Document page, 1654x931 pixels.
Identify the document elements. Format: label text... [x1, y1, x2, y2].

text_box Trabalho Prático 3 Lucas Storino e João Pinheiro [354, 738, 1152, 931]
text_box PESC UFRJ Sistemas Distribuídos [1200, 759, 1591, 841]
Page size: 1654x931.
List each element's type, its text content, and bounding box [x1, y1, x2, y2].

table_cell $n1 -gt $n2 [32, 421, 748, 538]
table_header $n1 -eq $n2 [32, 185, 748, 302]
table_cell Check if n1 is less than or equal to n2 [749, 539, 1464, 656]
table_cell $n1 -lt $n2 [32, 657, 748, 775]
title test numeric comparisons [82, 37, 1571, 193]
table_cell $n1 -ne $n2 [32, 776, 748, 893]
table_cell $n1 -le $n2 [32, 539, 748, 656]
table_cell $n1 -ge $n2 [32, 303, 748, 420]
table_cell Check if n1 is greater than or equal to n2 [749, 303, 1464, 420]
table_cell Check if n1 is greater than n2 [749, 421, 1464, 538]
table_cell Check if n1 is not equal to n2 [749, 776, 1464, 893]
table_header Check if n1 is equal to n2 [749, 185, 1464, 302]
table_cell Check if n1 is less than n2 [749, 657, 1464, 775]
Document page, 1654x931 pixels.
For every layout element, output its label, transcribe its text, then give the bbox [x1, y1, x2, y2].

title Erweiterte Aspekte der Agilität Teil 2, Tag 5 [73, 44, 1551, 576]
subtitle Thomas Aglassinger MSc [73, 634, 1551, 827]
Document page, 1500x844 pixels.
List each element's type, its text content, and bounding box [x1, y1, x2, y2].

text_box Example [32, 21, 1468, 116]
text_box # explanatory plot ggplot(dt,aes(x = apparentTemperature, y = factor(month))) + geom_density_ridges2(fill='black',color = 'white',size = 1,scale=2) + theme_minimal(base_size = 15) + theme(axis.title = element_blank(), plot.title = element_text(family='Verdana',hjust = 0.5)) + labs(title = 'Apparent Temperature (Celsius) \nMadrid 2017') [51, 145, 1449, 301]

========

Quote the lines from the start of the records through the line containing "text_box PESC UFRJ", both ends included.

- _CORRECT RESULT_
Document page, 1654x931 pixels.
Identify the document elements. Format: label text... [x1, y1, x2, y2].

text_box Trabalho Prático 3 Lucas Storino e João Pinheiro [354, 738, 1152, 931]
text_box PESC UFRJ Sistemas Distribuídos [1200, 759, 1591, 841]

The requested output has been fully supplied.